Exclude all images and print the entries below exactly.

» GIVEN DATA
★ ★ ★

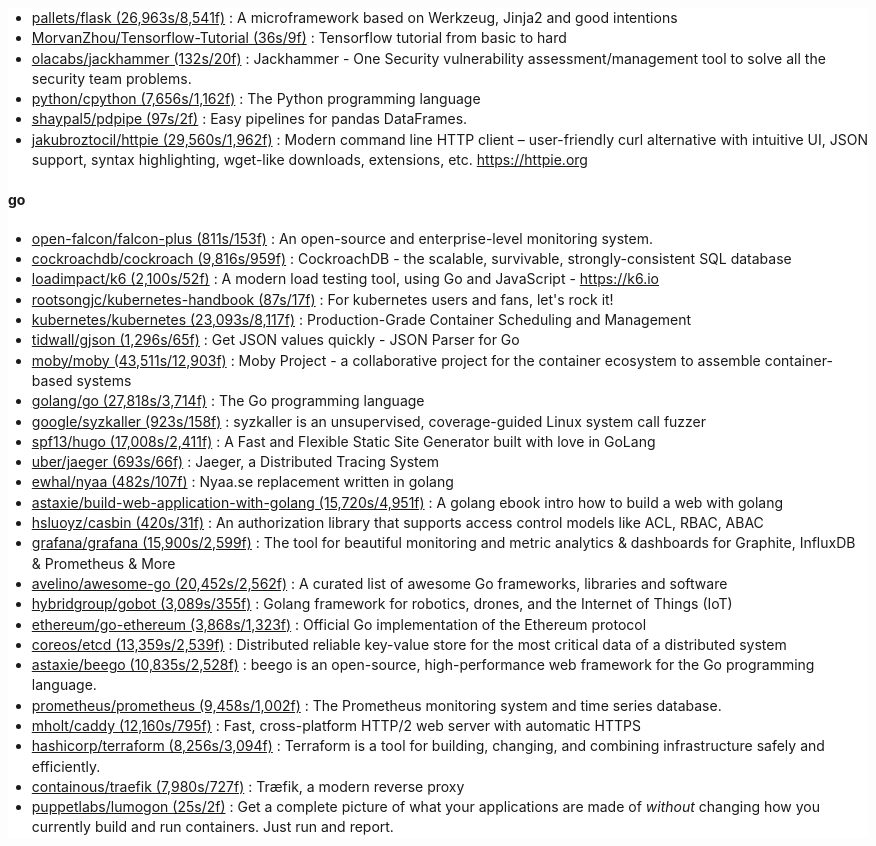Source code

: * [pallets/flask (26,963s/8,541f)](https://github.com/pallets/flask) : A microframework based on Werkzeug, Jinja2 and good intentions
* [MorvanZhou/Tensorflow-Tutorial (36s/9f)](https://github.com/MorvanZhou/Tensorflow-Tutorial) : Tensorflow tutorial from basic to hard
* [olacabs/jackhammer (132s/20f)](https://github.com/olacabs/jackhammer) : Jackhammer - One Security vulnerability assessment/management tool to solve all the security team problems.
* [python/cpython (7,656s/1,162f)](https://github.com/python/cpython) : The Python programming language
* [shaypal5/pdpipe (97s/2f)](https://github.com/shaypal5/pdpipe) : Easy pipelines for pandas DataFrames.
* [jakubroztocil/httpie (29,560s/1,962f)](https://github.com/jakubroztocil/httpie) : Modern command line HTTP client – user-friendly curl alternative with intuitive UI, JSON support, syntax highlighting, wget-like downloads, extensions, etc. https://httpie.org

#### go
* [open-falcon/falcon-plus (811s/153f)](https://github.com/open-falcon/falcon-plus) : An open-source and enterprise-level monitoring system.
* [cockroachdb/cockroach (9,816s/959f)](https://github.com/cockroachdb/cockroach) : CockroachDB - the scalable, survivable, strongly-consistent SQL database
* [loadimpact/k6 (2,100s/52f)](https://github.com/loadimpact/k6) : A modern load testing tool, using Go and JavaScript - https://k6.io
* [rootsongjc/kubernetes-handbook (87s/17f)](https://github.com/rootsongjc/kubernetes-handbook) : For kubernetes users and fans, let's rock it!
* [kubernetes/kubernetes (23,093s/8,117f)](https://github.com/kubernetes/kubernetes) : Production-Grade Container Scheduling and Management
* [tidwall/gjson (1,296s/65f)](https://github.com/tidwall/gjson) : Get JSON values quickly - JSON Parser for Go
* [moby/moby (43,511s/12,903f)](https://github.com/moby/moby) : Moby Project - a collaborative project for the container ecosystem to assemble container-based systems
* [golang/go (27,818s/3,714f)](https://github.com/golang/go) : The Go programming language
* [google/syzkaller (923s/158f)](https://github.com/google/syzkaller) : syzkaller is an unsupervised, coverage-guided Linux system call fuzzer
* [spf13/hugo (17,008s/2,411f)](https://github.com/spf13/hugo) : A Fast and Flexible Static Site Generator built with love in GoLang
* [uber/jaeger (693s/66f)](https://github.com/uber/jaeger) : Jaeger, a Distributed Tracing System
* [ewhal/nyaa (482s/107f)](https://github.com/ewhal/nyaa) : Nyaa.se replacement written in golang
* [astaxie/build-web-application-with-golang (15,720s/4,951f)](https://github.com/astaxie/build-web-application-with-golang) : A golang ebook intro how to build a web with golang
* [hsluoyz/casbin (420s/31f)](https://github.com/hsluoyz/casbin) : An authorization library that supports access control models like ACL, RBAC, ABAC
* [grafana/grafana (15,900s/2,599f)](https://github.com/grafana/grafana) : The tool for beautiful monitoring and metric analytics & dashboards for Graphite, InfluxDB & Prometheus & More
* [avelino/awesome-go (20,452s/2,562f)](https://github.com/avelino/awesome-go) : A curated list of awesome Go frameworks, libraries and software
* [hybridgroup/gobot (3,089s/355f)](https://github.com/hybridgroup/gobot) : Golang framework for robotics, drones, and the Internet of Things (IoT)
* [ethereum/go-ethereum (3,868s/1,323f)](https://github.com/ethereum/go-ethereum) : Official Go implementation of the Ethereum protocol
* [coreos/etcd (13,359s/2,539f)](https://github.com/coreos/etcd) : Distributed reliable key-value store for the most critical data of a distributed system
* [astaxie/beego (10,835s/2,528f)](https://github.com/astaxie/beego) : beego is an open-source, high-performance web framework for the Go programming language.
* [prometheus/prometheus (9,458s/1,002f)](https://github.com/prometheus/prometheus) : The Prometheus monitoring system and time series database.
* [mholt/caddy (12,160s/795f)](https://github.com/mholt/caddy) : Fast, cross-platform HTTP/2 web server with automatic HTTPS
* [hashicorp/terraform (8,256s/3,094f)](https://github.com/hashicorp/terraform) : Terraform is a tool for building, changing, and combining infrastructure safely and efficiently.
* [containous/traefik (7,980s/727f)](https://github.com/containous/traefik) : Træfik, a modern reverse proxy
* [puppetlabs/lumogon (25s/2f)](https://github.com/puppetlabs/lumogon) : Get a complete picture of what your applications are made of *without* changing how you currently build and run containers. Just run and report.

★ ★ ★

» TASK ANSWER
Source code

: * [pallets/flask (26,963s/8,541f)](https://github.com/pallets/flask) : A microframework based on Werkzeug, Jinja2 and good intentions
* [MorvanZhou/Tensorflow-Tutorial (36s/9f)](https://github.com/MorvanZhou/Tensorflow-Tutorial) : Tensorflow tutorial from basic to hard
* [olacabs/jackhammer (132s/20f)](https://github.com/olacabs/jackhammer) : Jackhammer - One Security vulnerability assessment/management tool to solve all the security team problems.
* [python/cpython (7,656s/1,162f)](https://github.com/python/cpython) : The Python programming language
* [shaypal5/pdpipe (97s/2f)](https://github.com/shaypal5/pdpipe) : Easy pipelines for pandas DataFrames.
* [jakubroztocil/httpie (29,560s/1,962f)](https://github.com/jakubroztocil/httpie) : Modern command line HTTP client – user-friendly curl alternative with intuitive UI, JSON support, syntax highlighting, wget-like downloads, extensions, etc. https://httpie.org

#### go
* [open-falcon/falcon-plus (811s/153f)](https://github.com/open-falcon/falcon-plus) : An open-source and enterprise-level monitoring system.
* [cockroachdb/cockroach (9,816s/959f)](https://github.com/cockroachdb/cockroach) : CockroachDB - the scalable, survivable, strongly-consistent SQL database
* [loadimpact/k6 (2,100s/52f)](https://github.com/loadimpact/k6) : A modern load testing tool, using Go and JavaScript - https://k6.io
* [rootsongjc/kubernetes-handbook (87s/17f)](https://github.com/rootsongjc/kubernetes-handbook) : For kubernetes users and fans, let's rock it!
* [kubernetes/kubernetes (23,093s/8,117f)](https://github.com/kubernetes/kubernetes) : Production-Grade Container Scheduling and Management
* [tidwall/gjson (1,296s/65f)](https://github.com/tidwall/gjson) : Get JSON values quickly - JSON Parser for Go
* [moby/moby (43,511s/12,903f)](https://github.com/moby/moby) : Moby Project - a collaborative project for the container ecosystem to assemble container-based systems
* [golang/go (27,818s/3,714f)](https://github.com/golang/go) : The Go programming language
* [google/syzkaller (923s/158f)](https://github.com/google/syzkaller) : syzkaller is an unsupervised, coverage-guided Linux system call fuzzer
* [spf13/hugo (17,008s/2,411f)](https://github.com/spf13/hugo) : A Fast and Flexible Static Site Generator built with love in GoLang
* [uber/jaeger (693s/66f)](https://github.com/uber/jaeger) : Jaeger, a Distributed Tracing System
* [ewhal/nyaa (482s/107f)](https://github.com/ewhal/nyaa) : Nyaa.se replacement written in golang
* [astaxie/build-web-application-with-golang (15,720s/4,951f)](https://github.com/astaxie/build-web-application-with-golang) : A golang ebook intro how to build a web with golang
* [hsluoyz/casbin (420s/31f)](https://github.com/hsluoyz/casbin) : An authorization library that supports access control models like ACL, RBAC, ABAC
* [grafana/grafana (15,900s/2,599f)](https://github.com/grafana/grafana) : The tool for beautiful monitoring and metric analytics & dashboards for Graphite, InfluxDB & Prometheus & More
* [avelino/awesome-go (20,452s/2,562f)](https://github.com/avelino/awesome-go) : A curated list of awesome Go frameworks, libraries and software
* [hybridgroup/gobot (3,089s/355f)](https://github.com/hybridgroup/gobot) : Golang framework for robotics, drones, and the Internet of Things (IoT)
* [ethereum/go-ethereum (3,868s/1,323f)](https://github.com/ethereum/go-ethereum) : Official Go implementation of the Ethereum protocol
* [coreos/etcd (13,359s/2,539f)](https://github.com/coreos/etcd) : Distributed reliable key-value store for the most critical data of a distributed system
* [astaxie/beego (10,835s/2,528f)](https://github.com/astaxie/beego) : beego is an open-source, high-performance web framework for the Go programming language.
* [prometheus/prometheus (9,458s/1,002f)](https://github.com/prometheus/prometheus) : The Prometheus monitoring system and time series database.
* [mholt/caddy (12,160s/795f)](https://github.com/mholt/caddy) : Fast, cross-platform HTTP/2 web server with automatic HTTPS
* [hashicorp/terraform (8,256s/3,094f)](https://github.com/hashicorp/terraform) : Terraform is a tool for building, changing, and combining infrastructure safely and efficiently.
* [containous/traefik (7,980s/727f)](https://github.com/containous/traefik) : Træfik, a modern reverse proxy
* [puppetlabs/lumogon (25s/2f)](https://github.com/puppetlabs/lumogon) : Get a complete picture of what your applications are made of *without* changing how you currently build and run containers. Just run and report.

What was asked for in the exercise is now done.